Two pounds of corned beef and a pound of Swiss cheese made it a bit better.  Along with some rye bread and some sauerkraut and some homemade Russian dressing.  Mmmm.

This, by the way, is the shit that makes me wonder what the hell we’re doing in education in this country.  Should I be judged if a kid who has been taught long division by four different teachers four straight years tries to act like he’s never seen it before?  Am I just that shitty at my job, along with whichever different teachers these kids had before me?  Or can we actually blame the kids for willfully embracing dumbassery?

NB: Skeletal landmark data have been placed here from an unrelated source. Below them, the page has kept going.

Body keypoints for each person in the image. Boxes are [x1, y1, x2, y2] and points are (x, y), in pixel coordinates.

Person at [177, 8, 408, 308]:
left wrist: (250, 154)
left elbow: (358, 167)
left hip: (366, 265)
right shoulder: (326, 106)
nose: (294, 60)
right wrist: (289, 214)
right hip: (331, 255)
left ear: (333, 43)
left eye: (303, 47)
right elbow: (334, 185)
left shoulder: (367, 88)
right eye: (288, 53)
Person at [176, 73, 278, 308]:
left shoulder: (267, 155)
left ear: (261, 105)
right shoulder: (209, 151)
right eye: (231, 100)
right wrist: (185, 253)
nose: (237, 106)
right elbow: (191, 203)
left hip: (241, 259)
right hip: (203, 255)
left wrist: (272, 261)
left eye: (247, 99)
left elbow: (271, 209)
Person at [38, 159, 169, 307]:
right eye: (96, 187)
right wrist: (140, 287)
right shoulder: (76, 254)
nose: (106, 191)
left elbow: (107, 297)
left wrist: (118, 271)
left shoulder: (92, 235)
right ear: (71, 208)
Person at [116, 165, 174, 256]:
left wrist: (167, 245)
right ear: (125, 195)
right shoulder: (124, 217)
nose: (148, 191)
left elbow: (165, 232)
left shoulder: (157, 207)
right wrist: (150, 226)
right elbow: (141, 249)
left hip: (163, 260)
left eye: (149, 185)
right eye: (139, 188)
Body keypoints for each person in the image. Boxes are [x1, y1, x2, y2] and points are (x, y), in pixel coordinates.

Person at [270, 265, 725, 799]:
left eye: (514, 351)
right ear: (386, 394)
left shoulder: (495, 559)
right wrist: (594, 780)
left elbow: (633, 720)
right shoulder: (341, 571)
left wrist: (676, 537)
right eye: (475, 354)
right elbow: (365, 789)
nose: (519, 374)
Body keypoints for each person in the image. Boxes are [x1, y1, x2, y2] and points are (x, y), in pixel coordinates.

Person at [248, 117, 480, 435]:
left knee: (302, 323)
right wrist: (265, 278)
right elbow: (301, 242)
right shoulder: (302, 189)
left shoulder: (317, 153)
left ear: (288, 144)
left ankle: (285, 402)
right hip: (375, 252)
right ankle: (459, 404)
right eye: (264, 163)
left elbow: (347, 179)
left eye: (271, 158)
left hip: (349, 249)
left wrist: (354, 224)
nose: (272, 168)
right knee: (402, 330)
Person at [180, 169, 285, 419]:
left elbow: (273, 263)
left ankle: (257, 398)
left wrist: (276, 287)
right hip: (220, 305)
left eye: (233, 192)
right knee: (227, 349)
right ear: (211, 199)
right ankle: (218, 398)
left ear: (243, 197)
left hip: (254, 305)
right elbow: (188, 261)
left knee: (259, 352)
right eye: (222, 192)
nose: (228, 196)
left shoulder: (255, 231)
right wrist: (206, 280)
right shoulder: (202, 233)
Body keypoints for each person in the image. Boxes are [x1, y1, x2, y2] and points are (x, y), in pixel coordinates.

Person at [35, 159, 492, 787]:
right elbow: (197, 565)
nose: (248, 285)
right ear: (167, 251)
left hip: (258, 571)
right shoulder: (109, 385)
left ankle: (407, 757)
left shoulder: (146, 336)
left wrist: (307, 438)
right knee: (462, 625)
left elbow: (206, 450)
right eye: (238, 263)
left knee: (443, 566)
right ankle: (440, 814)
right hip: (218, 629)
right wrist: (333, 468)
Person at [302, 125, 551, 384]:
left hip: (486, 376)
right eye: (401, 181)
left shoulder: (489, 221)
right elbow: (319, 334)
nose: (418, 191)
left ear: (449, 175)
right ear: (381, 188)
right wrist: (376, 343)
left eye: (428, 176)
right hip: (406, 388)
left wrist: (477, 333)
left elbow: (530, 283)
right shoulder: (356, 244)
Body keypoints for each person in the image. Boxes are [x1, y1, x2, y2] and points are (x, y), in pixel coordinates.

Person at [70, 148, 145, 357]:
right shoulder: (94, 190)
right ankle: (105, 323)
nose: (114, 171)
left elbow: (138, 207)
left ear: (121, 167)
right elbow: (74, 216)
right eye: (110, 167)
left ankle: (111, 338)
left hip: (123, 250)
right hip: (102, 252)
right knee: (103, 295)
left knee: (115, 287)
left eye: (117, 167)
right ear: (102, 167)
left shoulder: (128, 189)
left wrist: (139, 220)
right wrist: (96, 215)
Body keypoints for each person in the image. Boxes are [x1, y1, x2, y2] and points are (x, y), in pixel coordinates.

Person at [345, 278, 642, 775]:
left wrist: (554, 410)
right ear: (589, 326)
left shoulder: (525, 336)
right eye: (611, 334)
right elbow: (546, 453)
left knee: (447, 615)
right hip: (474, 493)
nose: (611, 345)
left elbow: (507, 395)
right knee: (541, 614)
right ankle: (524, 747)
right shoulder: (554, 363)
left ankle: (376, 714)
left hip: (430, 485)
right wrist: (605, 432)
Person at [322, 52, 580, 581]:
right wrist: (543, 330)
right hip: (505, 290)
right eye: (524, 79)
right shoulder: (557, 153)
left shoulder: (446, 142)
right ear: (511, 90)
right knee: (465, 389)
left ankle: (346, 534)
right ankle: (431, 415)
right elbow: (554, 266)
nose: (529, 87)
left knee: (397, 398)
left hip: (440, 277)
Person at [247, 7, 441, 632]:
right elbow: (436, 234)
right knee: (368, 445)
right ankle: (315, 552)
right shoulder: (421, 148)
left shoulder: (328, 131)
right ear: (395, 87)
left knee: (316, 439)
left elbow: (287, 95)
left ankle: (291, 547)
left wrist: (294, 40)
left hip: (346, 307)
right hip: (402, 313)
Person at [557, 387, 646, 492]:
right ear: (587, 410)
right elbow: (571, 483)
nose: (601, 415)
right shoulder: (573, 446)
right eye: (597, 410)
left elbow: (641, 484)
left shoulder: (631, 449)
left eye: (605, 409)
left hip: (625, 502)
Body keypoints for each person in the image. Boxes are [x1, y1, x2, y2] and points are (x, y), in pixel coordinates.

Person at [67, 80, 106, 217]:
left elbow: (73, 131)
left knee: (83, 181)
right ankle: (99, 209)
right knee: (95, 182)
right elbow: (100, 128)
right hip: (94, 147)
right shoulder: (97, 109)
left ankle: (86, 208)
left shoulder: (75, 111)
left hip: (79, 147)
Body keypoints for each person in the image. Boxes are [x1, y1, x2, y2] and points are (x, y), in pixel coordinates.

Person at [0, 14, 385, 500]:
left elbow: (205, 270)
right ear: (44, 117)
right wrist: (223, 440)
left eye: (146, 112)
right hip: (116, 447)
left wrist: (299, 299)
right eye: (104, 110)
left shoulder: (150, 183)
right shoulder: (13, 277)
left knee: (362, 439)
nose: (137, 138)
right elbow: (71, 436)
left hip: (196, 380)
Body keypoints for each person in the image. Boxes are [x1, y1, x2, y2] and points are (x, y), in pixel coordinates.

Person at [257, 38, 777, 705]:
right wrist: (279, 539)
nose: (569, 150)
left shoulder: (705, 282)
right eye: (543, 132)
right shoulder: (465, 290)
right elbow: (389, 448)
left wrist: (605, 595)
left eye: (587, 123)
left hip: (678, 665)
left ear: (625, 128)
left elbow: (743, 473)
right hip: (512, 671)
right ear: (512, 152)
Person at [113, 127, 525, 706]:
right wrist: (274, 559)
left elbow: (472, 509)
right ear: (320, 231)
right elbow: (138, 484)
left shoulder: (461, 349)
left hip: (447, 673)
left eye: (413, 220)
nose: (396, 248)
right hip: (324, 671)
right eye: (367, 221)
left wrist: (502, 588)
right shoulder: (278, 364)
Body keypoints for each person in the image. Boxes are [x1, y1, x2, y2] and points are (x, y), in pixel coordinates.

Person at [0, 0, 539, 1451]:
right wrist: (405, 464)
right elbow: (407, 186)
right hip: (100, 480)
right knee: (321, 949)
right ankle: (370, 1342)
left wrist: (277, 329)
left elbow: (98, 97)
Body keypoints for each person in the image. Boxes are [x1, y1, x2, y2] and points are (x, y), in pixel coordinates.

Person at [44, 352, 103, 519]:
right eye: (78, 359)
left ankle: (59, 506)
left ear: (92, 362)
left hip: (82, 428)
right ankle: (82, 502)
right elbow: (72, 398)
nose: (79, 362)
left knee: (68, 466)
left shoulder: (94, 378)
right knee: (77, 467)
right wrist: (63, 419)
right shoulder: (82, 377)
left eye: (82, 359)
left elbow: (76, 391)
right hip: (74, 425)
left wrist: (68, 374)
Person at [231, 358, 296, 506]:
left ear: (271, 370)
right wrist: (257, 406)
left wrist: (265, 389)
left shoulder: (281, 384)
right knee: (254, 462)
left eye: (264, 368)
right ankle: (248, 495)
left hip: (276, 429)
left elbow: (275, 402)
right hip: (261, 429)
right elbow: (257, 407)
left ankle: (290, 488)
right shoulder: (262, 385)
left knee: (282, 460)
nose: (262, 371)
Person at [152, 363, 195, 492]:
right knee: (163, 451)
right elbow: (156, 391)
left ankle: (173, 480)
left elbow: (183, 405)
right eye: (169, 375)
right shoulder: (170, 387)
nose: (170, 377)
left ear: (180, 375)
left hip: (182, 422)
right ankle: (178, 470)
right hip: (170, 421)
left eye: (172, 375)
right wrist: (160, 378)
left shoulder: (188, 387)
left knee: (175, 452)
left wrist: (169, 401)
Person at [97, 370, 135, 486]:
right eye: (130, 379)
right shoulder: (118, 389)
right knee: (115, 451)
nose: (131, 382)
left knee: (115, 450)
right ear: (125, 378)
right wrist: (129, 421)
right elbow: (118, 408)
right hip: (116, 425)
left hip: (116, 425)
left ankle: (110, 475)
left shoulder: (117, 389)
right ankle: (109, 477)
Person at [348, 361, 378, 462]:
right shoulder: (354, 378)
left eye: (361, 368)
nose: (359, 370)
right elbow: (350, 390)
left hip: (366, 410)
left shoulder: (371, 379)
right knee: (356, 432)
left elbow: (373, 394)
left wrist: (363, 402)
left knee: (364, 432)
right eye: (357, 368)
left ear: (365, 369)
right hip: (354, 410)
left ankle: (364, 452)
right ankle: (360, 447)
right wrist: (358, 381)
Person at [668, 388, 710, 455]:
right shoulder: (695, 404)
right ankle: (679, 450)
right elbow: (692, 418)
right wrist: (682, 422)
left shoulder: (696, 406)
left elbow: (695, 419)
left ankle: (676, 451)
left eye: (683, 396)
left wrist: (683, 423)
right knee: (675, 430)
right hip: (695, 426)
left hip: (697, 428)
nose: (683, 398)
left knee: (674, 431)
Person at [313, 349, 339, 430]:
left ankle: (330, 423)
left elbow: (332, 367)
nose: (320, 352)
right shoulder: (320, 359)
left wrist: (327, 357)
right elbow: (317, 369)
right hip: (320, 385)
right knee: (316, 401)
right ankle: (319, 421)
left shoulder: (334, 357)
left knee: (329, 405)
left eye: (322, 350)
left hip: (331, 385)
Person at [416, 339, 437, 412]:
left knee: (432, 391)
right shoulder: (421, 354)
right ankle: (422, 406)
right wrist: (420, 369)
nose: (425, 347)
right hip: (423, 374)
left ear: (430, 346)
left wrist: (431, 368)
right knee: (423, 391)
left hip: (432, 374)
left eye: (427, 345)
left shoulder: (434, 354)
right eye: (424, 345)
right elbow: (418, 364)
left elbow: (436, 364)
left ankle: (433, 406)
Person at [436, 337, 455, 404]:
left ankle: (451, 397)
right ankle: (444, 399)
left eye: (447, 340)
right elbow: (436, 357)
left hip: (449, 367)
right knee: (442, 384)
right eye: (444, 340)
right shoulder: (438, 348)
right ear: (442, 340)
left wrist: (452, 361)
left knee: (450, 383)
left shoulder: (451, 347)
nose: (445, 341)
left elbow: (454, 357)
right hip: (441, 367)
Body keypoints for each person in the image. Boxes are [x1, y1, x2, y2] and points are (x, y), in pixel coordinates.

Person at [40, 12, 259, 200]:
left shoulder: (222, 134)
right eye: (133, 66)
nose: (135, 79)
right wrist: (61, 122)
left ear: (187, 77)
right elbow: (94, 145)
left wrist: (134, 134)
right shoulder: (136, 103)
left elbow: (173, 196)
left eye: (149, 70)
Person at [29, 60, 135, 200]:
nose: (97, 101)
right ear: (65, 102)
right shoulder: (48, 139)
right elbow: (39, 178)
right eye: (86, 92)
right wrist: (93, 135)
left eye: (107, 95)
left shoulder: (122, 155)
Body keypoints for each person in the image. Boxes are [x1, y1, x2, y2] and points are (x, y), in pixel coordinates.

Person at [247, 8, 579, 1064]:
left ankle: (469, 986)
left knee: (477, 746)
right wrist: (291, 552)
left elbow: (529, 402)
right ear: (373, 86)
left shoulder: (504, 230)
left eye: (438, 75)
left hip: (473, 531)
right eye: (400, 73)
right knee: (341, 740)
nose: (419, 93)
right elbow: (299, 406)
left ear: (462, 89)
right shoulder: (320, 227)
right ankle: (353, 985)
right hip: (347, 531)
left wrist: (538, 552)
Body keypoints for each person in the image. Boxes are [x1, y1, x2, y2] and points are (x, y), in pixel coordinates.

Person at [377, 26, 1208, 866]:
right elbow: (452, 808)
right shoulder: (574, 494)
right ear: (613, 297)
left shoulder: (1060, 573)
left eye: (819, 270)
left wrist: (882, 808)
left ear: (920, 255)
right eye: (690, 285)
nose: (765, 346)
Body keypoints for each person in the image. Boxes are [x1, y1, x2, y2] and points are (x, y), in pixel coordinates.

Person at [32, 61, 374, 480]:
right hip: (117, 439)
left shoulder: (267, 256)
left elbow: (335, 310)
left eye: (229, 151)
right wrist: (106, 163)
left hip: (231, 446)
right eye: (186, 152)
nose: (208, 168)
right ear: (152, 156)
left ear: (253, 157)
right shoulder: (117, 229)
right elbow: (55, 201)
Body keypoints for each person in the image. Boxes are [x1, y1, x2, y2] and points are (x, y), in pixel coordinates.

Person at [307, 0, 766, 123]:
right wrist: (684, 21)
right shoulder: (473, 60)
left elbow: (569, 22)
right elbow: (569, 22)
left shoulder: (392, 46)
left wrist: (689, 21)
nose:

I really don’t know the answer.  Maybe we all just suck at this and everything they’re saying about American public schools is true.  I don’t know what to do with a kid who has been told the rules of punctuation by every teacher they’ve ever had in their entire lives and still can’t figure out that sentences begin with capital letters and end with some form of punctuation.  Or who treats apostrophes like they’re an early warning system for the letter S.  After every teacher they’ve ever had showed them the right way to do it.

At some point, it has to be their fault.  Or maybe not!  Maybe I’m just that bad at my job– and I, supposedly, am one of the good ones.  Bad teachers must literally suck knowledge out of the heads of the young scholars in their classrooms.

And then they go and pass the Acuity test, which is either a sign that the Acuity isn’t really measuring anything or that they were fucking with me all morning.

Either way, I’m losing my ability to put up with it.

Anyway, I’m gonna go watch the season premiere of How I Met Your Mother, a show I still watch only because I’m a masochist.  I expect it to annoy me; that’s what it’s for nowadays.